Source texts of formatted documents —
»»

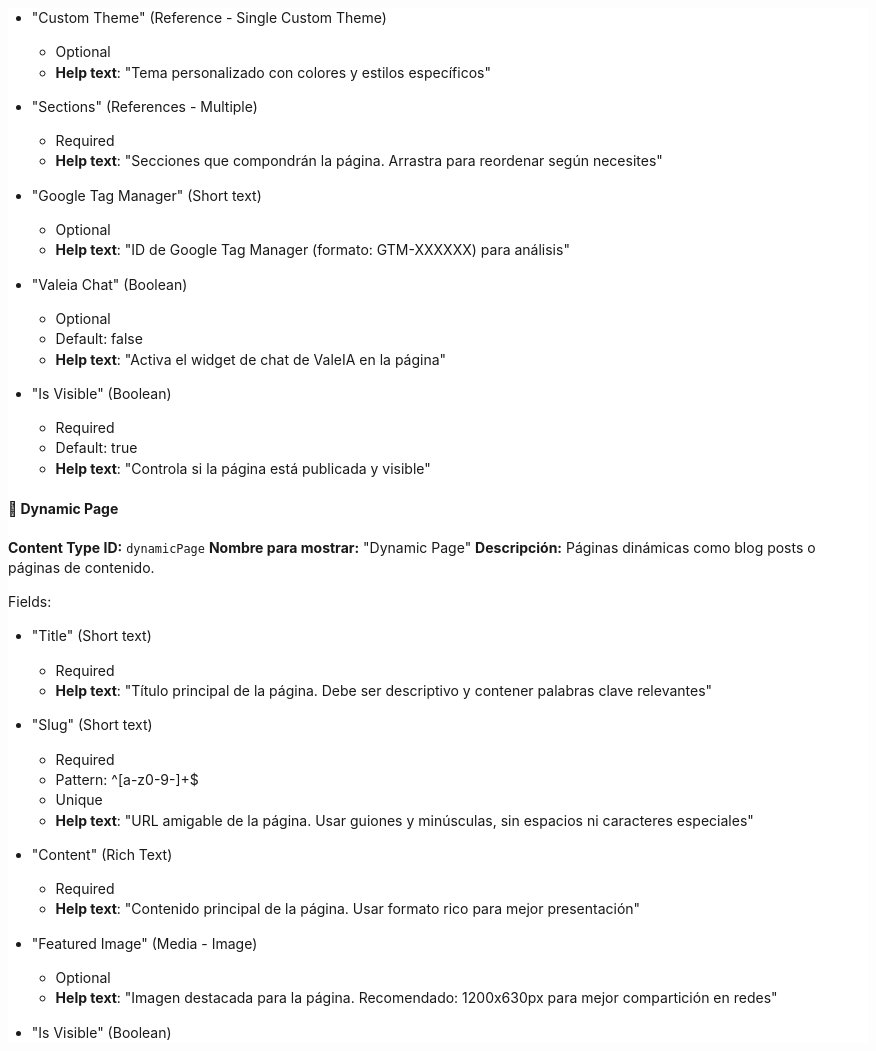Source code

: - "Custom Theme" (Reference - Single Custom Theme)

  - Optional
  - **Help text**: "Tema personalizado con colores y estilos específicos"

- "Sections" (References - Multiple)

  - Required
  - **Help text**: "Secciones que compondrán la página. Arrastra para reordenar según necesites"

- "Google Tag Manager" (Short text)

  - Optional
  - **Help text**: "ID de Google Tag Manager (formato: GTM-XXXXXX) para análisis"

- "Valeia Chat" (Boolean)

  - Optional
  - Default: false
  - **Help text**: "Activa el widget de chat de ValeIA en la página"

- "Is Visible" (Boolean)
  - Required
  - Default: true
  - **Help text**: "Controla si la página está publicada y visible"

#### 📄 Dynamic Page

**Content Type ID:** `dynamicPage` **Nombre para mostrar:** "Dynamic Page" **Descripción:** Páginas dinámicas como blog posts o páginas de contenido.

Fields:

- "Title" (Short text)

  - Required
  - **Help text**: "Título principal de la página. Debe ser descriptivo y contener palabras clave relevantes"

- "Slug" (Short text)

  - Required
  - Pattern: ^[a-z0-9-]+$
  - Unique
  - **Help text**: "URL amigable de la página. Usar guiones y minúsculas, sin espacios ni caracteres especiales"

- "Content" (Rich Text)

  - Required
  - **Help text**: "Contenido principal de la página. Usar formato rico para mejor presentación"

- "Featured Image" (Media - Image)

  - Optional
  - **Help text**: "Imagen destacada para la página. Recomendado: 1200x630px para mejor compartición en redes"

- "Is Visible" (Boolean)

««

In these records, tally the lines that contain the string "formato", and give only the result.

2